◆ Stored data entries

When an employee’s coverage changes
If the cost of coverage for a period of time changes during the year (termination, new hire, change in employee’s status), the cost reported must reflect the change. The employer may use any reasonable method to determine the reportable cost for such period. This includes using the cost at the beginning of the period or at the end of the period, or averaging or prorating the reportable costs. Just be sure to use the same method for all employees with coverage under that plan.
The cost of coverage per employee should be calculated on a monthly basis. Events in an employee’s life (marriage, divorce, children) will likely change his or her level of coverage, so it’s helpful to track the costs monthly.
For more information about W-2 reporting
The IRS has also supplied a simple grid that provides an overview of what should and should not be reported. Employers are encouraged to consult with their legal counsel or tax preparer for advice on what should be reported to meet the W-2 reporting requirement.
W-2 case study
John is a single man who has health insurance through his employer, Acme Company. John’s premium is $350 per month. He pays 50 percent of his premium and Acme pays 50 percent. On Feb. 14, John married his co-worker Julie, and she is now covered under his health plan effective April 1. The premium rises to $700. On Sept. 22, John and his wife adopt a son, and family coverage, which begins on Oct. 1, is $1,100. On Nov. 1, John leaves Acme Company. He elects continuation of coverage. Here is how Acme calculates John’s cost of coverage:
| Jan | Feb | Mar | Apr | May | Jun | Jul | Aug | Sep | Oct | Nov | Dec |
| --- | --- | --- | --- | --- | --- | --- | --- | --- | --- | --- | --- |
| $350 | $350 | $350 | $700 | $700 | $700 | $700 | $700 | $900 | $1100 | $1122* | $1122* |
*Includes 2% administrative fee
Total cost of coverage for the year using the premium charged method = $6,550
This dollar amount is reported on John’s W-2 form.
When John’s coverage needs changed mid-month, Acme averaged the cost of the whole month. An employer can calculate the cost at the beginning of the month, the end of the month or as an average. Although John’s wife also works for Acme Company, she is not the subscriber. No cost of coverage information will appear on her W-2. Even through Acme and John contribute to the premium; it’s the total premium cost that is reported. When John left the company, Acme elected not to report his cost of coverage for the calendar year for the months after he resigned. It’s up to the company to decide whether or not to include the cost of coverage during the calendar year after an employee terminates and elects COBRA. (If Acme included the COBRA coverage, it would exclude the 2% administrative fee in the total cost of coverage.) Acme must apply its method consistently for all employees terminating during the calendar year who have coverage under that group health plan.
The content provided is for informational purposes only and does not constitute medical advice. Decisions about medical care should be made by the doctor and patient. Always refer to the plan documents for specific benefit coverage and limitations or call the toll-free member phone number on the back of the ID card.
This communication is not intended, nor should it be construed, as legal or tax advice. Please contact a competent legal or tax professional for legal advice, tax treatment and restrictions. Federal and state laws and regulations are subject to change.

...

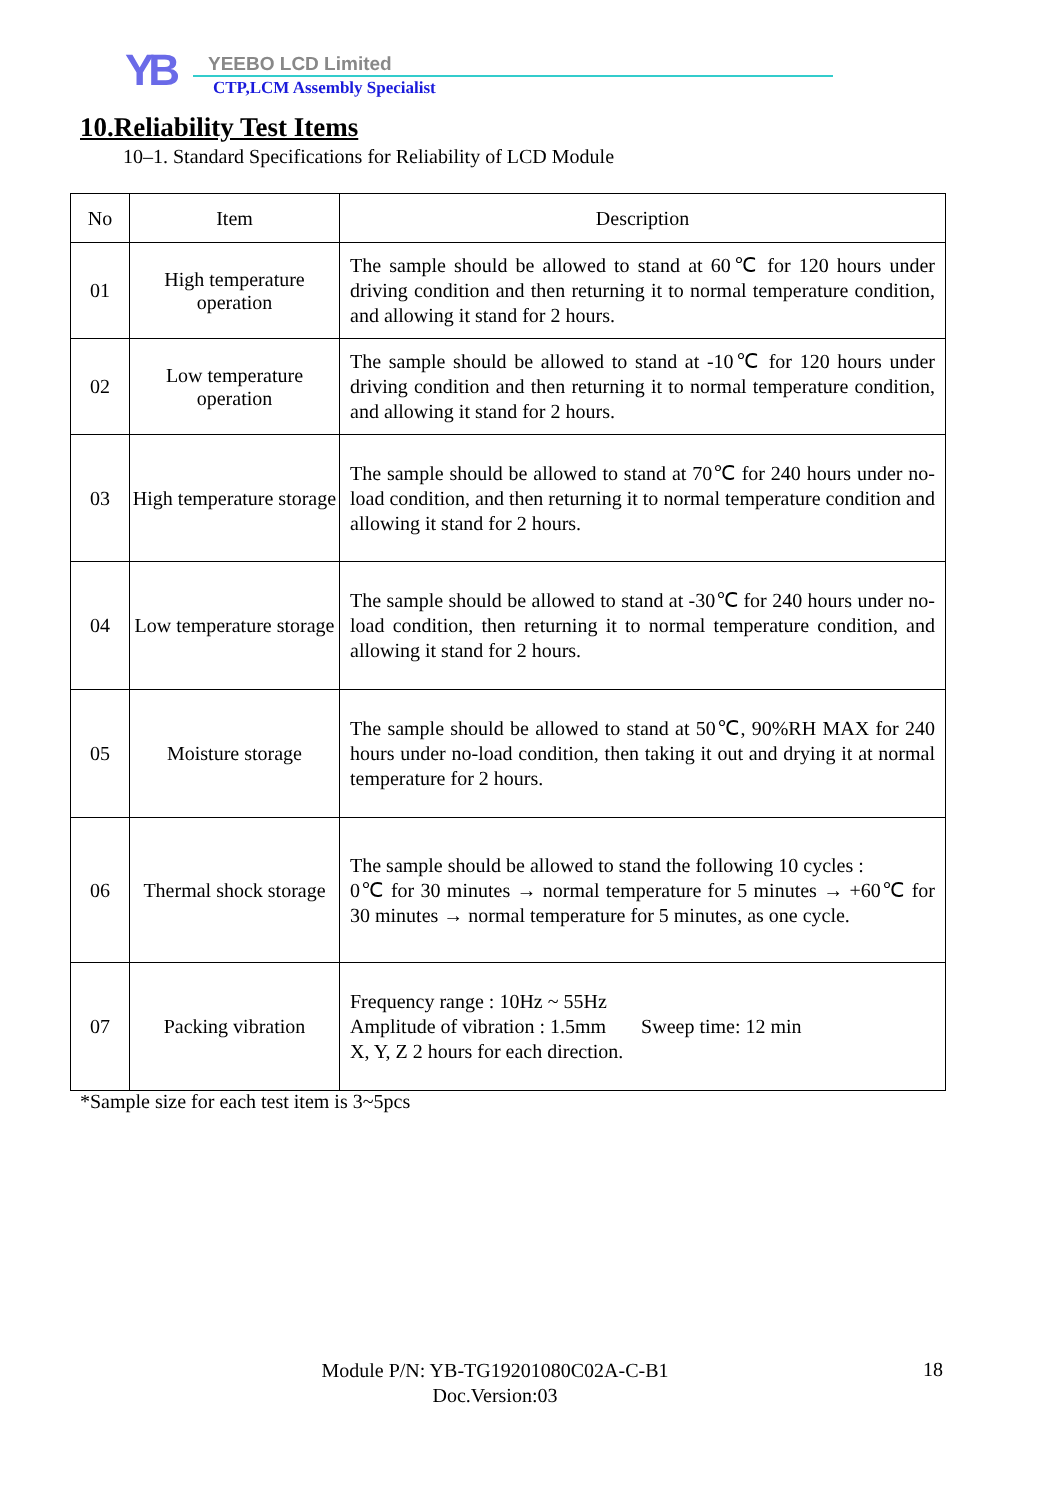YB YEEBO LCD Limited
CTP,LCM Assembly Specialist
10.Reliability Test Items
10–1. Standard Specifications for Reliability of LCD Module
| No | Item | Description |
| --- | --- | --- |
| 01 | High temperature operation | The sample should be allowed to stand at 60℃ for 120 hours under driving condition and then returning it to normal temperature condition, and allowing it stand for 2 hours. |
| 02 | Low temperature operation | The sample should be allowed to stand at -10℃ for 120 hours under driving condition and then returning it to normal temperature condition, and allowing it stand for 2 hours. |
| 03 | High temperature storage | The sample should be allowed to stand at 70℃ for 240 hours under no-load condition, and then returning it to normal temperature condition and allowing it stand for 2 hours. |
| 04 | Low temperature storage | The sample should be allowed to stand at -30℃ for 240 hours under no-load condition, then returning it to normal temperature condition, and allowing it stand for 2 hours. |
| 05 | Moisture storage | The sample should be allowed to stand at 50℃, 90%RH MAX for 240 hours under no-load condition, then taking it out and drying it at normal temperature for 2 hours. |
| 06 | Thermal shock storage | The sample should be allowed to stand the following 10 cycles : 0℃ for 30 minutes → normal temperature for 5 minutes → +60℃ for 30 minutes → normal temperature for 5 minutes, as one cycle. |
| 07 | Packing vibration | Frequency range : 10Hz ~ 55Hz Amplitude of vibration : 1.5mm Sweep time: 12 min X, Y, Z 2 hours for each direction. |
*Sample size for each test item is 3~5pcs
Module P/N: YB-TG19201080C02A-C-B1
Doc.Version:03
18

--

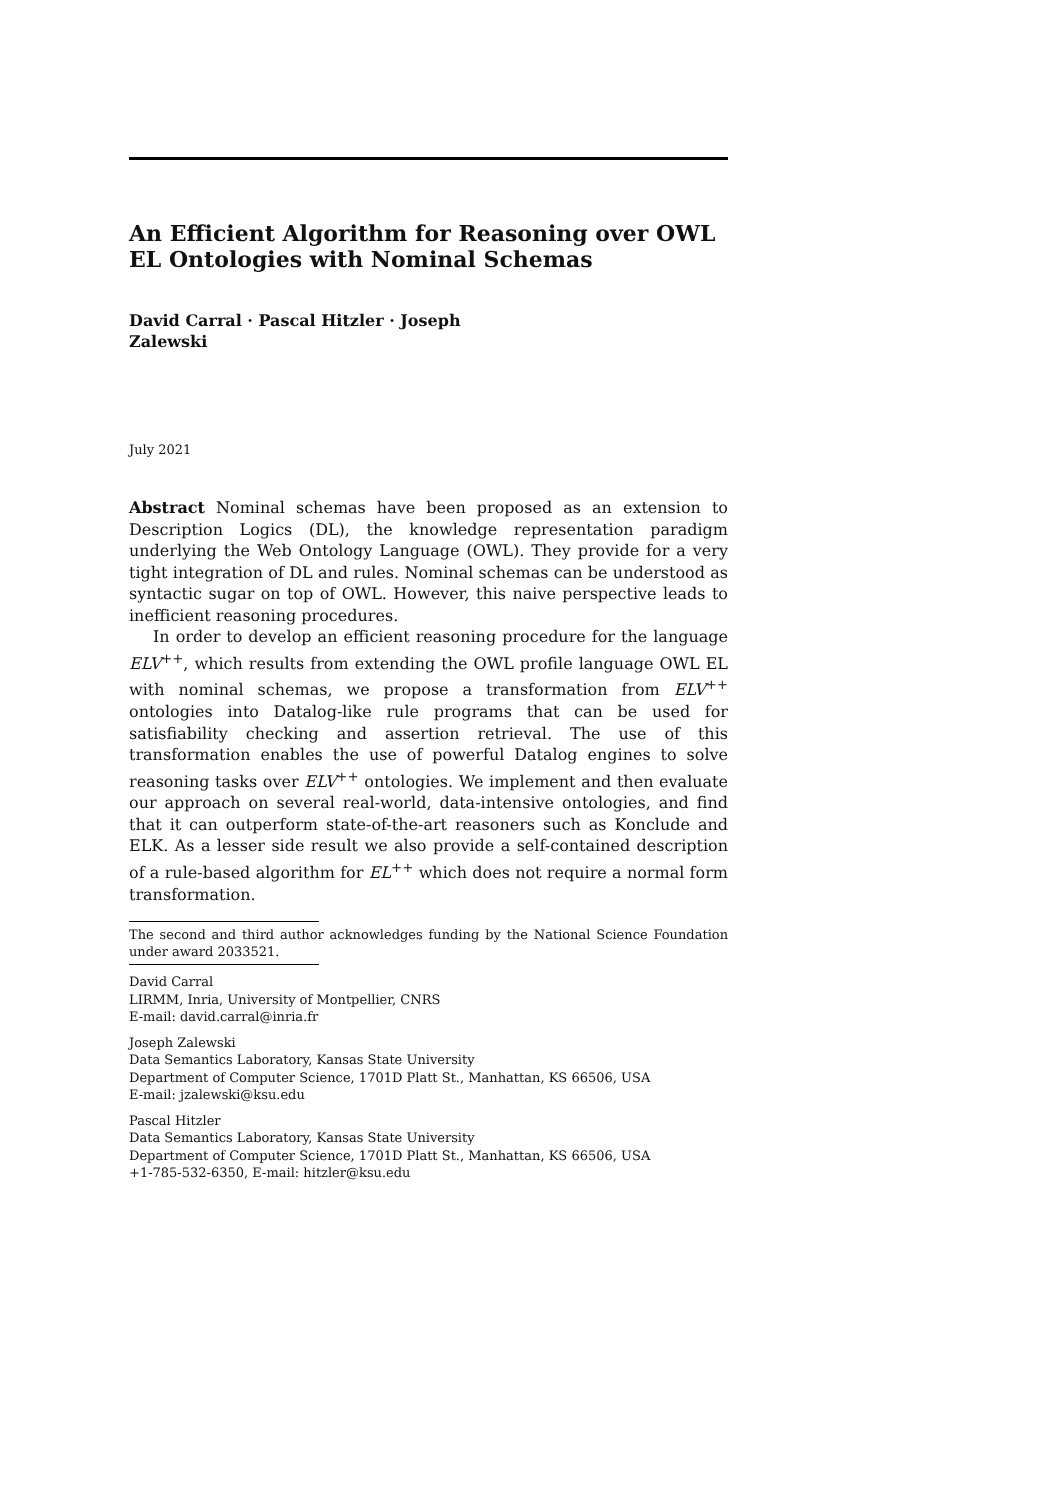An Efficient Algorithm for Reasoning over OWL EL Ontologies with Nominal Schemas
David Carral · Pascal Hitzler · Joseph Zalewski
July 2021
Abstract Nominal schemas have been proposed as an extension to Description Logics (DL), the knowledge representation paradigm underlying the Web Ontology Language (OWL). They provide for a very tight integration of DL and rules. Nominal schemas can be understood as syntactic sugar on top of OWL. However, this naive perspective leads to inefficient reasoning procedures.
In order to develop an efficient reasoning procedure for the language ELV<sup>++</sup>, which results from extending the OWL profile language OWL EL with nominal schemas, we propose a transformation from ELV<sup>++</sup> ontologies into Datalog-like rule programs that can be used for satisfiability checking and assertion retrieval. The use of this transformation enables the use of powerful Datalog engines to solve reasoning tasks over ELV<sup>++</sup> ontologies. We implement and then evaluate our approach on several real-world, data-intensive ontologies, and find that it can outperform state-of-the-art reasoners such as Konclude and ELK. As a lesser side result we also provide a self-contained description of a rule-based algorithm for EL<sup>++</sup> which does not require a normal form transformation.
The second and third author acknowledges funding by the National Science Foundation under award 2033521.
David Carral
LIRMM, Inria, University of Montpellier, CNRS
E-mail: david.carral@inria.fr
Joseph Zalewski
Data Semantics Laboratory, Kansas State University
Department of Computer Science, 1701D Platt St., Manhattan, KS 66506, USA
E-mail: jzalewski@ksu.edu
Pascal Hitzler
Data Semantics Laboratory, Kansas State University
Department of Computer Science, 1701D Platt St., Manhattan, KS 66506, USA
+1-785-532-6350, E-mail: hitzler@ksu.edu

◆ Directions for this task
Your answer should be the lines above from the one containing "If the cost" through the one containing "W-2 case study", copied exactly and with both ends kept.

◆ Completed task
If the cost of coverage for a period of time changes during the year (termination, new hire, change in employee’s status), the cost reported must reflect the change. The employer may use any reasonable method to determine the reportable cost for such period. This includes using the cost at the beginning of the period or at the end of the period, or averaging or prorating the reportable costs. Just be sure to use the same method for all employees with coverage under that plan.
The cost of coverage per employee should be calculated on a monthly basis. Events in an employee’s life (marriage, divorce, children) will likely change his or her level of coverage, so it’s helpful to track the costs monthly.
For more information about W-2 reporting
The IRS has also supplied a simple grid that provides an overview of what should and should not be reported. Employers are encouraged to consult with their legal counsel or tax preparer for advice on what should be reported to meet the W-2 reporting requirement.
W-2 case study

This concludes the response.